_INSTRUCTIONS FOR THE TASK:_
Rename "bbox" to "bounding box" in the lines from the start through the line containing "picture [4, 118, 1653, 1209]", leaving everything else unchanged.

_MATERIAL PROVIDED:_
○ ○ ○ ○ ○
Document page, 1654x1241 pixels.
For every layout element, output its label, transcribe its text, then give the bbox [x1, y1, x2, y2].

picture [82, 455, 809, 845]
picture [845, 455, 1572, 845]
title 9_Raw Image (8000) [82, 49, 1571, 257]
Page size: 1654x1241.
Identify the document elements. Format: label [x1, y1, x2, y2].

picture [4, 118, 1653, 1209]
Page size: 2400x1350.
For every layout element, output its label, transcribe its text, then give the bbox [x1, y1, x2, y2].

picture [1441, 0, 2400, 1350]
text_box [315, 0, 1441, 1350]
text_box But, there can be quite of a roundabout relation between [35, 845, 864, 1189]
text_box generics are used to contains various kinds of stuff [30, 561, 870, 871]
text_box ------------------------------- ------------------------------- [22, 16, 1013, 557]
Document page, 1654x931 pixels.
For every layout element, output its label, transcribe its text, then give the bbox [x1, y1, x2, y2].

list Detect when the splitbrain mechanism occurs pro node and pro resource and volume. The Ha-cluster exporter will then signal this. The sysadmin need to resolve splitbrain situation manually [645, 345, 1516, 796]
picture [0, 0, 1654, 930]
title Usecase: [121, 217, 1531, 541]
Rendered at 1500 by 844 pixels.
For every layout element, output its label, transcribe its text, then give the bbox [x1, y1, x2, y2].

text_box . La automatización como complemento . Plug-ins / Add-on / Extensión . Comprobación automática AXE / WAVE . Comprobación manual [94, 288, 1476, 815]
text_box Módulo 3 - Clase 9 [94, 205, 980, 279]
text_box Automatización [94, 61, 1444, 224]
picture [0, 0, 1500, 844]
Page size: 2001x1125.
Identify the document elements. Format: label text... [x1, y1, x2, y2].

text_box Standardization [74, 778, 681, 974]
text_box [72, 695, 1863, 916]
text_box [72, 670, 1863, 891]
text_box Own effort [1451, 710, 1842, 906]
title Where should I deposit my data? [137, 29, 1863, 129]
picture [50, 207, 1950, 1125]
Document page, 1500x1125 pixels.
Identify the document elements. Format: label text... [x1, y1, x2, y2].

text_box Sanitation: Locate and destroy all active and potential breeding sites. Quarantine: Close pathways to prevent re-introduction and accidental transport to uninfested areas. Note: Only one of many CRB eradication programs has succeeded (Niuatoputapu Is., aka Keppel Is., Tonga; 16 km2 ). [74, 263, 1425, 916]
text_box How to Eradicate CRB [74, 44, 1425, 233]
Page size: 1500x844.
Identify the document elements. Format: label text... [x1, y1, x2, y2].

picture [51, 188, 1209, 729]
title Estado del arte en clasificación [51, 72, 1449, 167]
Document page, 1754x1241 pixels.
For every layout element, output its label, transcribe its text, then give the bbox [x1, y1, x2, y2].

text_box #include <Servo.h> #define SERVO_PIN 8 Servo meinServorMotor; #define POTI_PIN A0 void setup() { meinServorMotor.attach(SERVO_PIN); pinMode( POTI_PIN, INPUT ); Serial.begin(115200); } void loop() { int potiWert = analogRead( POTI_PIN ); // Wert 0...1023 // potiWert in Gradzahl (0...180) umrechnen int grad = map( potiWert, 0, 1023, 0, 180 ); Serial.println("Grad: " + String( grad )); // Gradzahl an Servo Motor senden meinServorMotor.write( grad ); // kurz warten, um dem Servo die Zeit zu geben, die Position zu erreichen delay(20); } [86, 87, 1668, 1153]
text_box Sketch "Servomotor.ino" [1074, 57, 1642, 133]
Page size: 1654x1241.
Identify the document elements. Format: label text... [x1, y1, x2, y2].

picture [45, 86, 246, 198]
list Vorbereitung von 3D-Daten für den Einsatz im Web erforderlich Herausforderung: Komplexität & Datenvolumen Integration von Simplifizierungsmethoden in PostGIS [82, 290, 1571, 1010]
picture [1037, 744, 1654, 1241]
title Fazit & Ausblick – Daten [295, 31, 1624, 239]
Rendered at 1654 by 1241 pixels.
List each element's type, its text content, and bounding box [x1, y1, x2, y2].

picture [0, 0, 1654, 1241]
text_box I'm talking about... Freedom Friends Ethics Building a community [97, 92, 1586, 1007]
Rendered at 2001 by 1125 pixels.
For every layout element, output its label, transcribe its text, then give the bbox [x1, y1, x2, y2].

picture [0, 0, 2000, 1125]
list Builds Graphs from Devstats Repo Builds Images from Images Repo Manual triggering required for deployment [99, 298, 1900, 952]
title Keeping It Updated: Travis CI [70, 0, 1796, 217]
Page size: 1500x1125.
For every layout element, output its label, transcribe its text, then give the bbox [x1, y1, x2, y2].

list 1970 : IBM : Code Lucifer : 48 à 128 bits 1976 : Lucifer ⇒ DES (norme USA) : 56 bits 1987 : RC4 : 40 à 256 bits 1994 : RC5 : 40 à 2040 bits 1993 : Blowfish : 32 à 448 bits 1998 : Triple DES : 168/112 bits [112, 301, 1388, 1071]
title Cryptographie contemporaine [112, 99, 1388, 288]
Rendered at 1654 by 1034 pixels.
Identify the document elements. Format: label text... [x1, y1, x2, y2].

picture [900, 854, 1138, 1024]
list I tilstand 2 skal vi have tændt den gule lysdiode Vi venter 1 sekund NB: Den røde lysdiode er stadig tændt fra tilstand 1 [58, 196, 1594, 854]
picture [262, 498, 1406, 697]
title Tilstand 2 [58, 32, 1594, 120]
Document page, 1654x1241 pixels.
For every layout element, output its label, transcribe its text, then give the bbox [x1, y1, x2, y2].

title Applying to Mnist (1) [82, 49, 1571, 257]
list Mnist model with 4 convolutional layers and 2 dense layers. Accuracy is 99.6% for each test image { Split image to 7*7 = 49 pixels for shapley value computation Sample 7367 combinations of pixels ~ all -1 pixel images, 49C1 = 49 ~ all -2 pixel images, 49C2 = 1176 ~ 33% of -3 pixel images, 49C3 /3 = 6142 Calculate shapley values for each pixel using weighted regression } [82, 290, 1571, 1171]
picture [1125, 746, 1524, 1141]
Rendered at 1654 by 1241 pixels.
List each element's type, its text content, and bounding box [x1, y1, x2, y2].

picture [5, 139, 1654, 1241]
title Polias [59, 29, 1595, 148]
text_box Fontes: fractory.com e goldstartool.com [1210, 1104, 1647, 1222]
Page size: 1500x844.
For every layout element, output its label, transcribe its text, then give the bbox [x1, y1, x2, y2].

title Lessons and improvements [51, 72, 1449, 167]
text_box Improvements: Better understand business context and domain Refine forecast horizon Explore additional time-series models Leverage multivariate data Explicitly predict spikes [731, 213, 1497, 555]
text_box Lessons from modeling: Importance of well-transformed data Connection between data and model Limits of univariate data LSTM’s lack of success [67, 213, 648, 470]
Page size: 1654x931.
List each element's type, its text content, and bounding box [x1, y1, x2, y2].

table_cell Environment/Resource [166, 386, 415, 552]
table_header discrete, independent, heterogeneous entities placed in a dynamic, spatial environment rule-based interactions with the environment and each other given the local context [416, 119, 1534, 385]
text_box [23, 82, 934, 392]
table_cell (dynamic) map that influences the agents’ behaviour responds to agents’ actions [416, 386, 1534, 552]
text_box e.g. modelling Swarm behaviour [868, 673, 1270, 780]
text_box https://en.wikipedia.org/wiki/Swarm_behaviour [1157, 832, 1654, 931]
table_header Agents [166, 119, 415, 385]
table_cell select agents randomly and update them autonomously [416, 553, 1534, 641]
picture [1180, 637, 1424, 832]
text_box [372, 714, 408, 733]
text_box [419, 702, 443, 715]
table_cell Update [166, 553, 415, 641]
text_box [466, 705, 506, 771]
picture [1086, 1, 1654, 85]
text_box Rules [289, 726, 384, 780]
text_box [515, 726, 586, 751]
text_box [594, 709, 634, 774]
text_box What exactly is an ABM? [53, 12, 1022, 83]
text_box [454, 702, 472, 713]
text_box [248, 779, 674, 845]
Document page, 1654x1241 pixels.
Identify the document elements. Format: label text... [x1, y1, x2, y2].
○ ○ ○ ○ ○
_FINISHED ANSWER:_
Document page, 1654x1241 pixels.
For every layout element, output its label, transcribe its text, then give the bounding box [x1, y1, x2, y2].

picture [82, 455, 809, 845]
picture [845, 455, 1572, 845]
title 9_Raw Image (8000) [82, 49, 1571, 257]
Page size: 1654x1241.
Identify the document elements. Format: label [x1, y1, x2, y2].

picture [4, 118, 1653, 1209]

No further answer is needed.